Exercise instructions:
Each line in the data must be reproduced as written, except for any picture.

Supplied records:

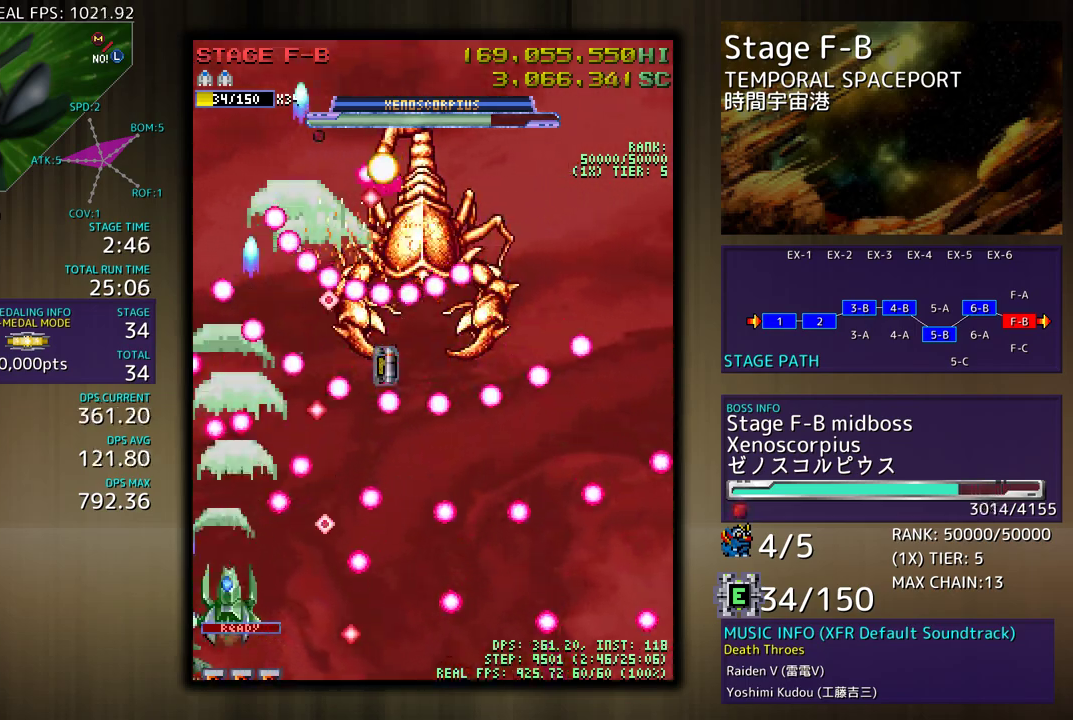
{"buttons": ["DPAD_UP", "DPAD_RIGHT"], "events": [[100, "DPAD_DOWN", "up"], [100, "DPAD_RIGHT", "up"], [400, "DPAD_UP", "down"], [450, "DPAD_LEFT", "down"], [483, "DPAD_LEFT", "up"], [500, "DPAD_RIGHT", "down"]]}
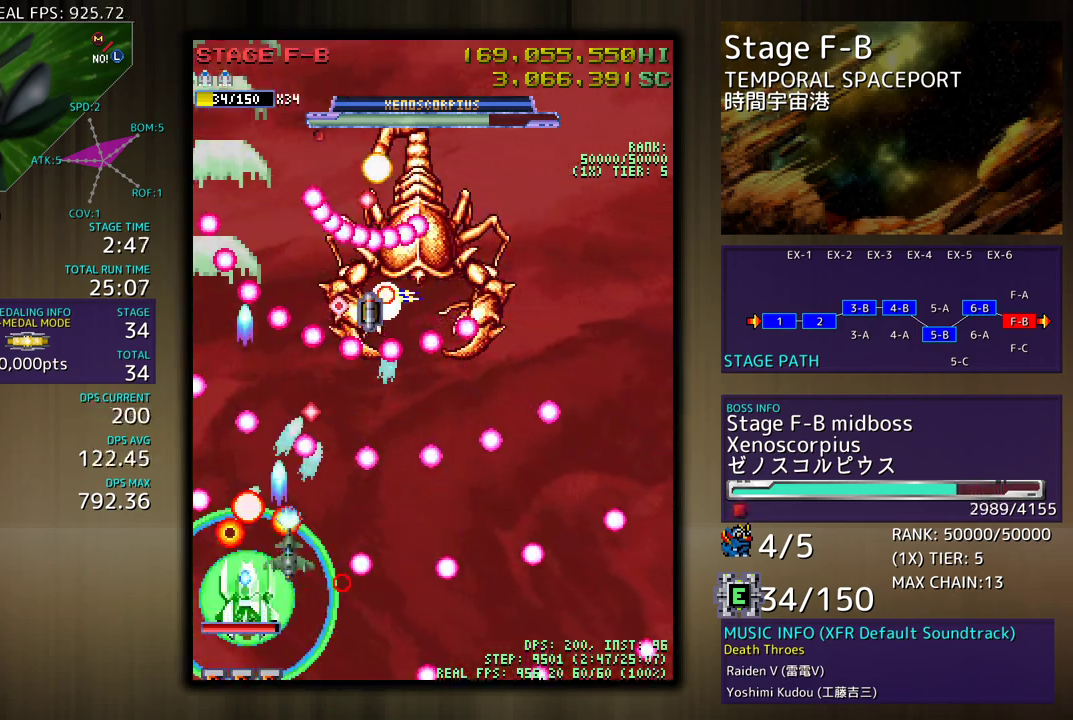
{"buttons": ["DPAD_DOWN"], "events": [[67, "DPAD_RIGHT", "up"], [100, "DPAD_LEFT", "down"], [250, "DPAD_LEFT", "up"], [283, "DPAD_RIGHT", "down"], [333, "DPAD_RIGHT", "up"], [483, "DPAD_DOWN", "down"], [483, "DPAD_RIGHT", "down"], [483, "DPAD_UP", "up"], [500, "DPAD_RIGHT", "up"]]}
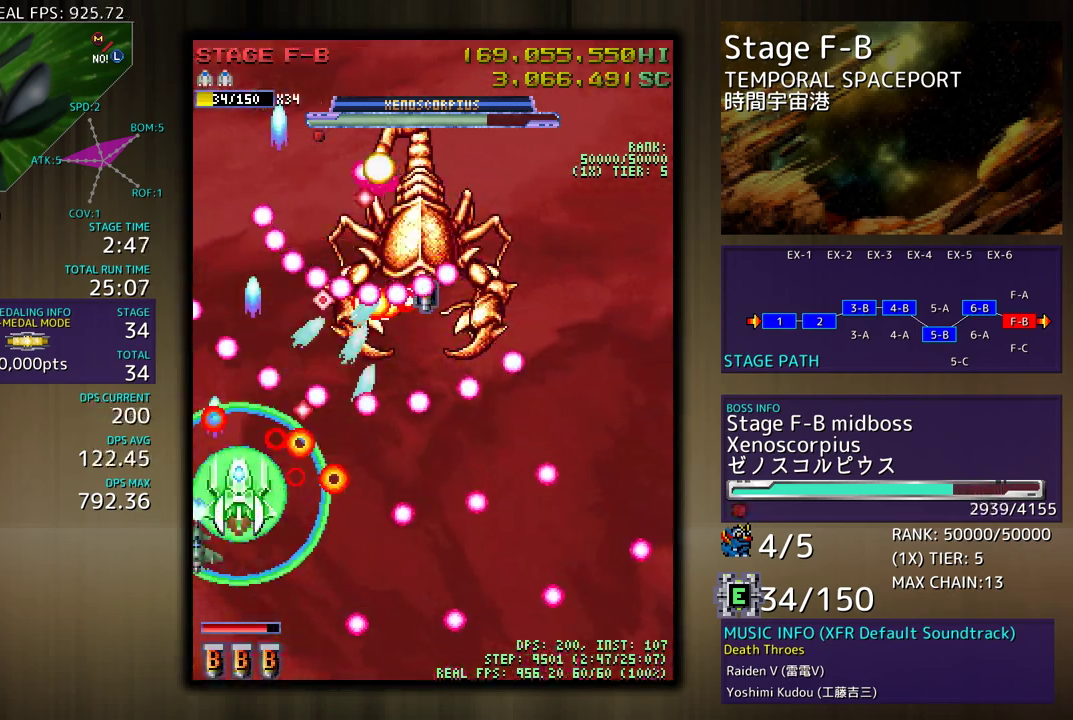
{"buttons": ["DPAD_RIGHT"], "events": [[150, "DPAD_RIGHT", "down"], [317, "DPAD_DOWN", "up"]]}
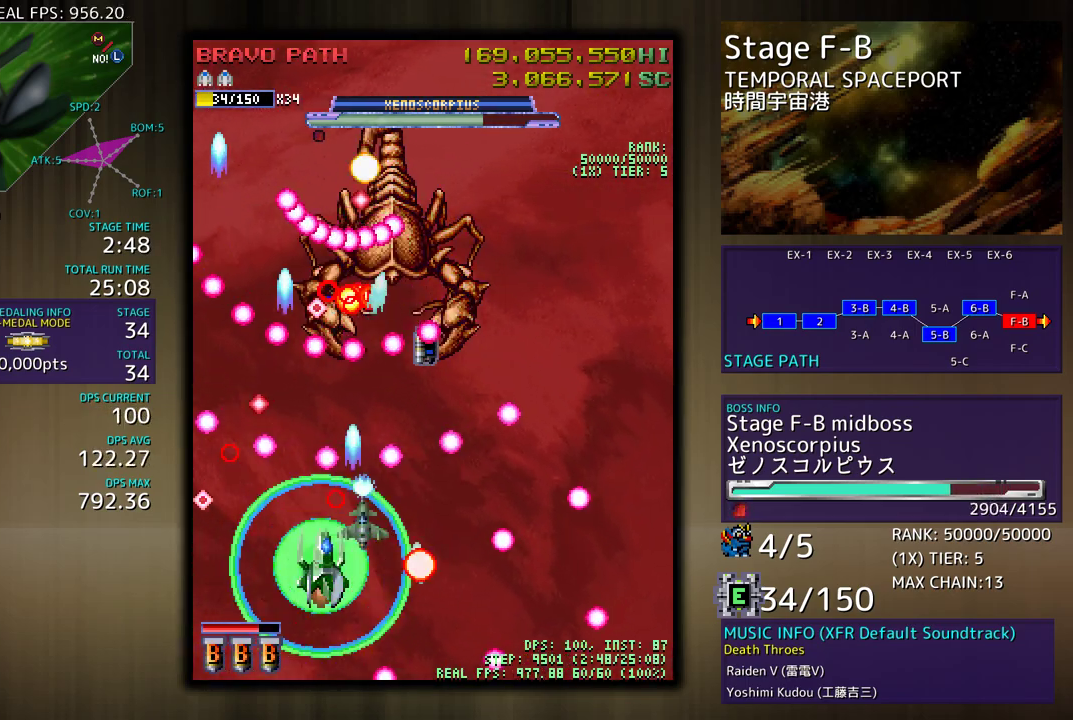
{"buttons": ["DPAD_DOWN", "DPAD_RIGHT"]}
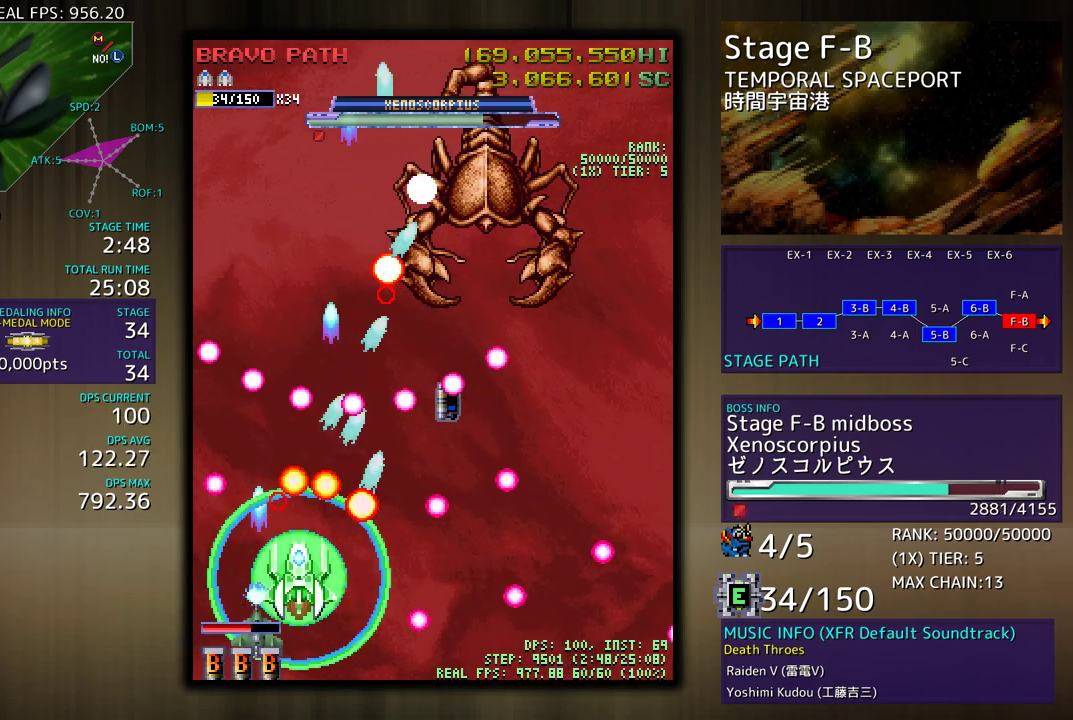
{"buttons": ["DPAD_DOWN", "DPAD_RIGHT"], "events": [[83, "DPAD_DOWN", "up"], [117, "DPAD_LEFT", "down"], [117, "DPAD_RIGHT", "up"], [117, "DPAD_UP", "down"], [233, "DPAD_LEFT", "up"], [250, "DPAD_RIGHT", "down"], [250, "DPAD_UP", "up"], [417, "DPAD_DOWN", "down"]]}
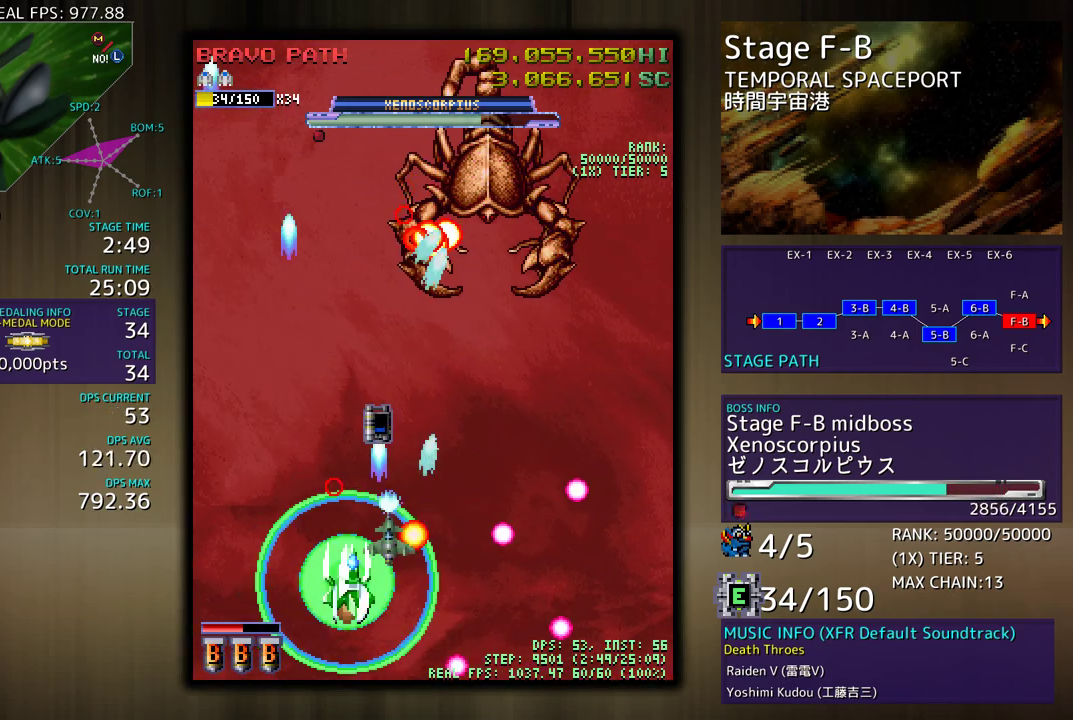
{"buttons": ["DPAD_UP", "DPAD_RIGHT"], "events": [[167, "DPAD_DOWN", "up"], [183, "DPAD_UP", "down"], [350, "DPAD_UP", "up"], [367, "DPAD_UP", "down"]]}
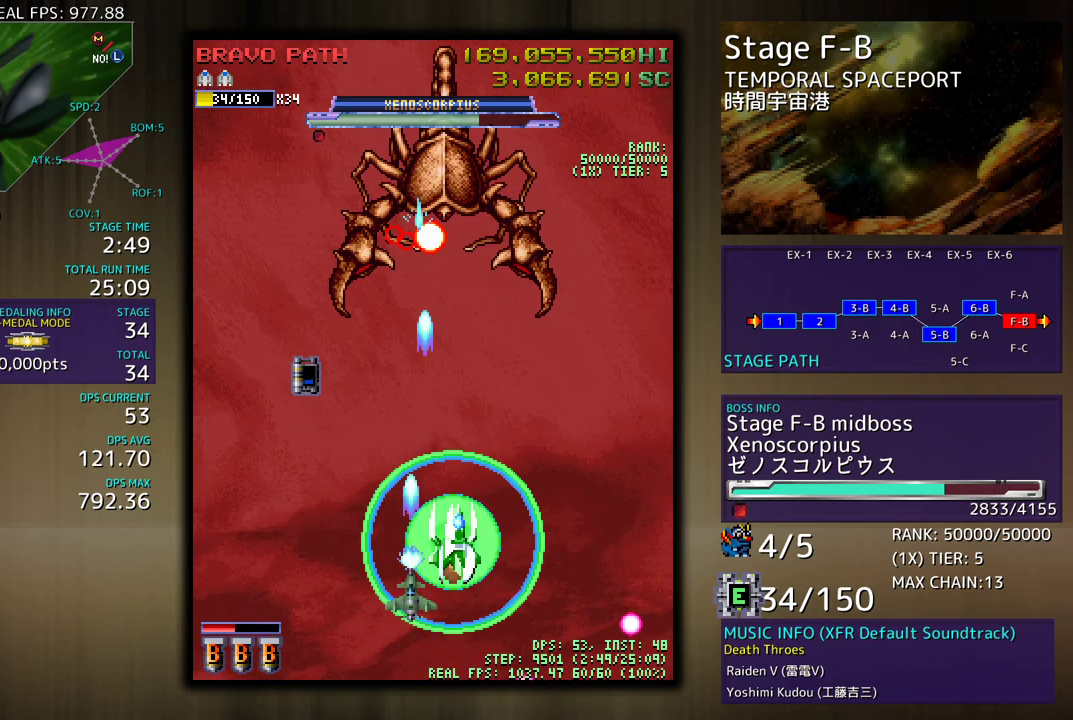
{"buttons": [], "events": [[17, "DPAD_RIGHT", "up"], [17, "DPAD_UP", "up"], [150, "DPAD_DOWN", "down"], [233, "DPAD_DOWN", "up"], [333, "DPAD_DOWN", "down"], [350, "DPAD_RIGHT", "down"], [383, "DPAD_RIGHT", "up"], [433, "DPAD_DOWN", "up"]]}
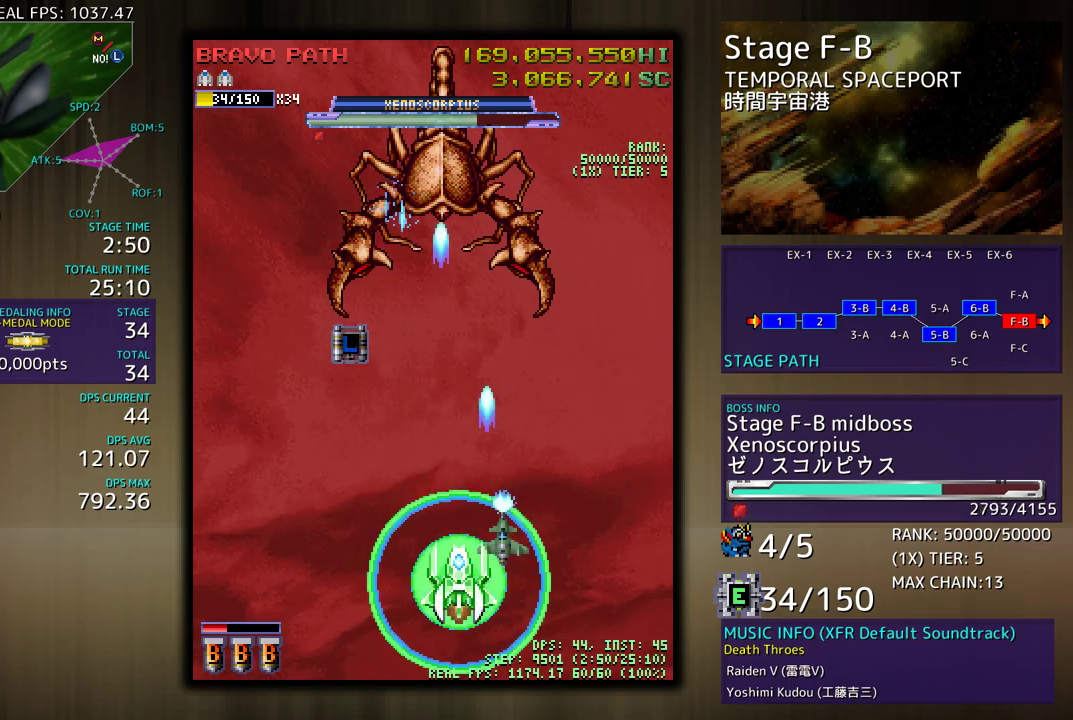
{"buttons": ["DPAD_LEFT"], "events": [[200, "DPAD_LEFT", "down"], [267, "DPAD_LEFT", "up"], [467, "DPAD_LEFT", "down"]]}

Problem solution:
{"buttons": ["DPAD_UP", "DPAD_RIGHT"], "events": [[100, "DPAD_DOWN", "up"], [100, "DPAD_RIGHT", "up"], [400, "DPAD_UP", "down"], [450, "DPAD_LEFT", "down"], [483, "DPAD_LEFT", "up"], [500, "DPAD_RIGHT", "down"]]}
{"buttons": ["DPAD_DOWN"], "events": [[67, "DPAD_RIGHT", "up"], [100, "DPAD_LEFT", "down"], [250, "DPAD_LEFT", "up"], [283, "DPAD_RIGHT", "down"], [333, "DPAD_RIGHT", "up"], [483, "DPAD_DOWN", "down"], [483, "DPAD_RIGHT", "down"], [483, "DPAD_UP", "up"], [500, "DPAD_RIGHT", "up"]]}
{"buttons": ["DPAD_RIGHT"], "events": [[150, "DPAD_RIGHT", "down"], [317, "DPAD_DOWN", "up"]]}
{"buttons": ["DPAD_DOWN", "DPAD_RIGHT"]}
{"buttons": ["DPAD_DOWN", "DPAD_RIGHT"], "events": [[83, "DPAD_DOWN", "up"], [117, "DPAD_LEFT", "down"], [117, "DPAD_RIGHT", "up"], [117, "DPAD_UP", "down"], [233, "DPAD_LEFT", "up"], [250, "DPAD_RIGHT", "down"], [250, "DPAD_UP", "up"], [417, "DPAD_DOWN", "down"]]}
{"buttons": ["DPAD_UP", "DPAD_RIGHT"], "events": [[167, "DPAD_DOWN", "up"], [183, "DPAD_UP", "down"], [350, "DPAD_UP", "up"], [367, "DPAD_UP", "down"]]}
{"buttons": [], "events": [[17, "DPAD_RIGHT", "up"], [17, "DPAD_UP", "up"], [150, "DPAD_DOWN", "down"], [233, "DPAD_DOWN", "up"], [333, "DPAD_DOWN", "down"], [350, "DPAD_RIGHT", "down"], [383, "DPAD_RIGHT", "up"], [433, "DPAD_DOWN", "up"]]}
{"buttons": ["DPAD_LEFT"], "events": [[200, "DPAD_LEFT", "down"], [267, "DPAD_LEFT", "up"], [467, "DPAD_LEFT", "down"]]}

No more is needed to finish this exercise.